BeOS discontinued after Palm acquisition, orphaning multimedia art tools AI-researched
Dependency: BeOS Wikipedia
Be, Inc. was acquired by Palm on November 13, 2001 and immediately dissolved, ending development of BeOS — an operating system purpose-built for real-time multimedia that had attracted audio artists, video creators, and experimental media developers.
Fixes & Mitigations
- Migration: Haiku OS, an open-source reimplementation of BeOS, achieved source-level and partial binary-level compatibility with BeOS R5. The 32-bit version can run many original BeOS binaries unmodified, though the 64-bit version lacks binary compatibility.
- No fix available: Palm refused community requests to open-source or license BeOS, and the intellectual property passed through PalmSource to ACCESS Co., Ltd., where it remains unavailable.
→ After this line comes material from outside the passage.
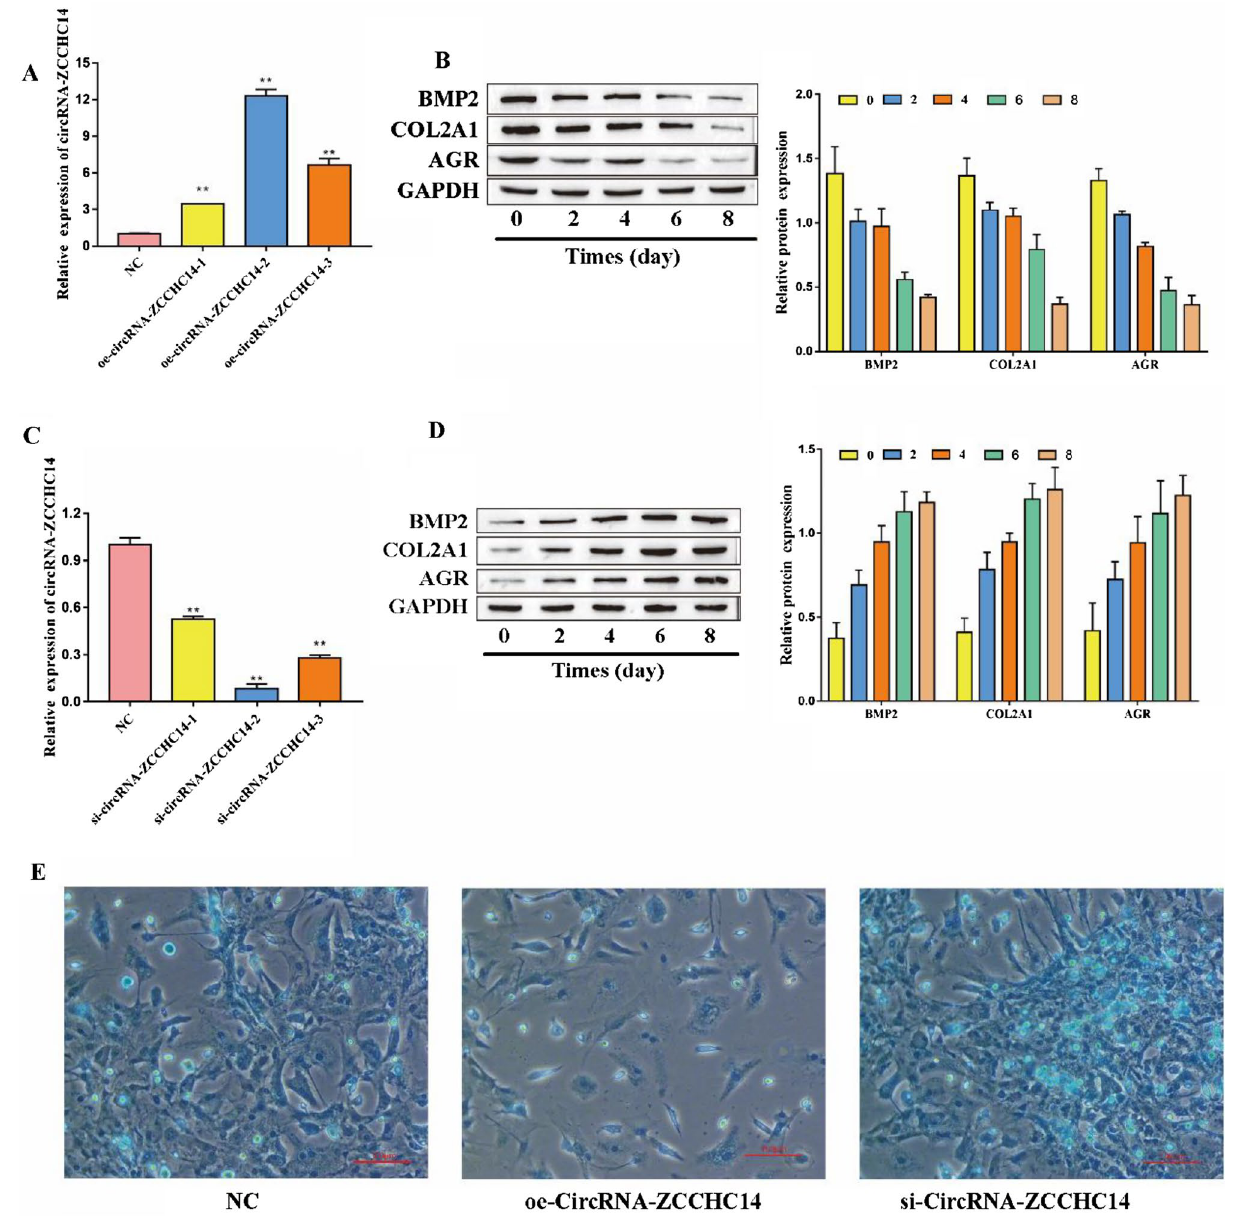
Figure 2. The effect of circRNA-ZCCHC14 on the chondrogenic differentiation of PBMSCs ( A ) RT ‒ qPCR detection of circRNA-ZCCHC14 overexpression efficiency; ( B ) Western blot detection of the expression of the cartilage markers BMP2, COL2A1 and AGR; ( C ) RT ‒ qPCR detection of the circRNA-ZCCHC14 knockdown efficiency; ( D ) Western blotting was used to detect the expression of the cartilage-forming markers BMP-2, COL-2A1 and AGR; ( E ) Alcian blue staining was used to detect the ability of cells to form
On August 16, 2001, Be, Inc. announced that Palm, Inc. would acquire the company for $11 million. Shareholders approved the deal on November 13, 2001, and Be, Inc. was dissolved. BeOS R5 (released March 2000) became the final official release. A near-complete R5.1 update codenamed “Dano” was leaked after the company’s closure but was never officially released.
What changed
BeOS was explicitly designed as a “media OS.” Its microkernel architecture, pervasive multithreading, and 64-bit journaling file system with rich metadata support made it exceptionally capable for real-time audio and video work at a time when Windows and classic Mac OS struggled with multimedia. The BeOS audio system could handle dozens of simultaneous real-time audio streams with latencies that consumer Windows and Mac systems could not match until years later.
This attracted a community of audio artists and experimental media creators. Applications like CL-Amp (audio player), SoundPlay, and various tracker-style music tools were built natively for BeOS. Roland Corporation built the Edirol DV-7 series of dedicated video editors on a modified BeOS, and TuneTracker developed radio automation software on the platform. Creative tools like Cinema 4D were ported to BeOS, and the native WonderBrush drawing application was developed specifically for its graphics APIs.
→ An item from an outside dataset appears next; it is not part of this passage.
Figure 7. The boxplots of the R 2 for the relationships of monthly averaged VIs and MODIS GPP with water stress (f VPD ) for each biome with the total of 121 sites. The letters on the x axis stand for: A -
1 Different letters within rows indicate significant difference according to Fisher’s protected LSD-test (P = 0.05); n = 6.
When Palm acquired and dissolved Be, Inc., it had no interest in maintaining the operating system. The community petitioned Palm to open-source BeOS, but Palm refused. The intellectual property eventually passed to PalmSource (when Palm split its hardware and software divisions in 2003) and then to ACCESS Co., Ltd., which acquired PalmSource in 2005. BeOS remains proprietary and unavailable.
Artists and audio creators who had built workflows around BeOS’s unique real-time capabilities were left with an OS that would receive no further hardware support, no security updates, and no path forward as hardware evolved beyond what BeOS drivers could address.
Notes
The Haiku project, begun in 2001 as OpenBeOS, has spent over two decades building a compatible open-source replacement. Haiku R1 targets binary compatibility with BeOS R5 on 32-bit systems, and many original BeOS applications do run unmodified. However, Haiku did not reach its first beta release until 2018, leaving a gap of nearly two decades during which BeOS software existed in a preservation limbo — too old to run on modern hardware, too niche for mainstream emulation efforts, and legally locked away from the community that wanted to maintain it.